In a horrible show of state run mind control, the Big Government unleashed constant salvo after salvo to get the brain damaging mind controlling fluoride into the water. But facts are facts:
1) The amount of fluoride in water does NOT excrete topically by a person at a level to protect teeth
2) Long term studies of cities that fluoridate vs. those that don’t show NO DIFFERENCE in cavity rates
3) The dangers associated with fluoride exposure are clear and well documented – Bone Cancer, Thyroid Damage, Tooth WEAKENING
4) Fluoride is a poison by it’s official classification
5) The Fluoride they USE is not a scientifically prepared exact chemical, instead it is chemical waste from China containing hundreds of harmful chemicals.
There are many government funded and dentist funded groups aimed at keeping fluoride in the water. It’s a money maker for dentists because it increases bone weakness and therefore cavities. In this piece of trash science put out by dentists, when you actually look a the long list of studies cited as evidence FOR Fluoridation, only two are from real scientific journals and digging deeper actually READING the study they cite in FAVOR of fluoride, the truth is the opposite – “In the past, caries has usually increased after cessation of water fluoridation. More recently an opposite trend could be observed: DMFT remaining stable or even decreasing further” – Caries Res 2000;34:20-25, Caries Prevalence after Cessation of Water Fluoridation in La Salud, Cuba, W. Künzel, T. Fischer. This is actually cited as evidence FOR Fluoridation by the quack dentist group Institute for Science in Medicine – http://www.scienceinmedicine.org/policy/papers/AntiFluoridationist.pdf.

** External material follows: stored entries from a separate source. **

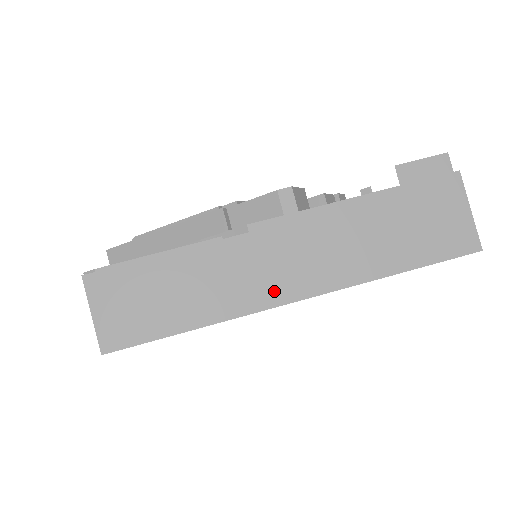
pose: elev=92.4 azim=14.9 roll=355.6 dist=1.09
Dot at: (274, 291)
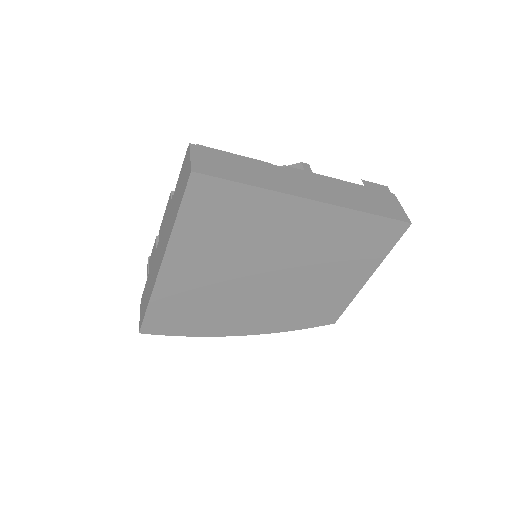
Dot at: (298, 191)
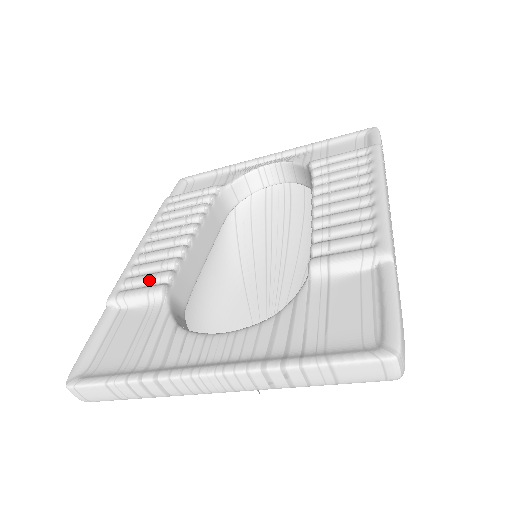
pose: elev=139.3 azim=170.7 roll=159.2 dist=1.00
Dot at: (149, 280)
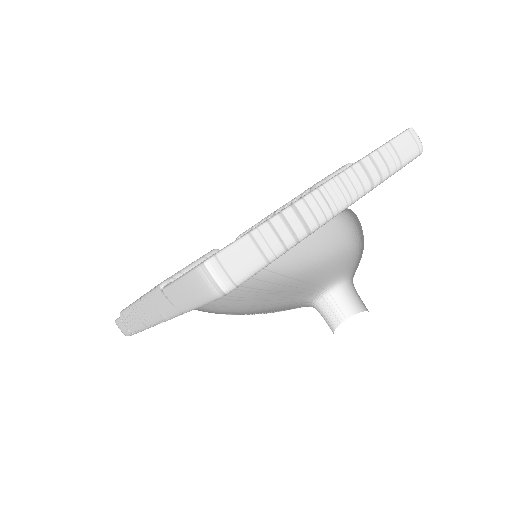
Dot at: occluded
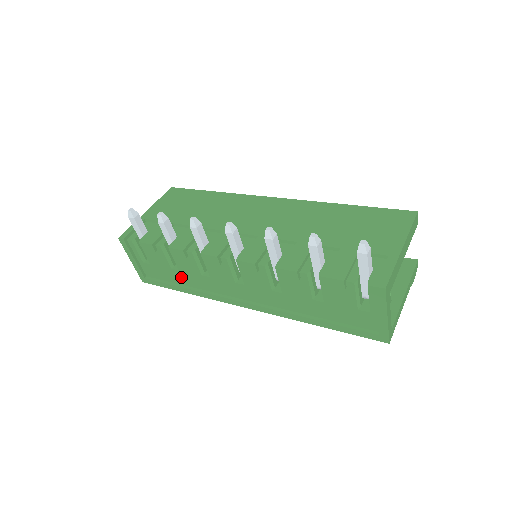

In the largest study ever done and often quoted as PRO fluoridating drinking water, if you actually read the scientific paper you find this odd fact “No noteworthy differences were observed between groups in relation to restorative care received (%F/DMFS) or required (%D/ DMFS), as shown in Table 7. However, with respect to the types of tooth surfaces affected, children with exposure to fluoridation had proportionally less caries on mesial and distal surfaces (Table 8). Although it might be expected that a similar difference would be evident on buccal and lingual surfaces, this was not the case.”
Journal of Dental Research, Volume 69 (Special Issue); Page 723-727. February 1990, Recent Trends in Dental Caries in U.S. Children and the Effect of Water Fluoridation, J.A. Brunelle and J.P. Carlos, Epidemiology Branch, National Institute of Dental Research, National Institutes of Health, Westwood Building, Room 538, Bethesda, Maryland 20892
This is a government run study not done by scientists. It is out of Bethesda Maryland for gods sake. And it isn’t to be trusted.
What this means is that the areas of the tooth that would contact the saliva and be most protected from water fluoridation, in fact were not more protected. The article also includes another important tidbit – “The sharp decline in dental caries among US schoolchildren, which was first documented in 1980, evidently continued at approximately the same rate during the subsequent 6-7 years.” So for dentists, basic cavity service is slowing down. As brushing habits have improved, They NEED the fluoride to weaken teeth to maintain their profits.
Furthermore the article writes – “No convincing evidence has been offered to refute the conclusion that the dramatic decrease in dental caries observed in the US children during recent decades is primarily the result of this exposure to fluoride.” While there may be no hard evidence, it is certainly quite possible that all of this is due to better brushing. In 1982 they actually had an international conference to discuss what to do with regards to declining cavity rates – the solution? FLUORIDE! (1982): First International Conference on the Declining Prevalence of Dental Caries)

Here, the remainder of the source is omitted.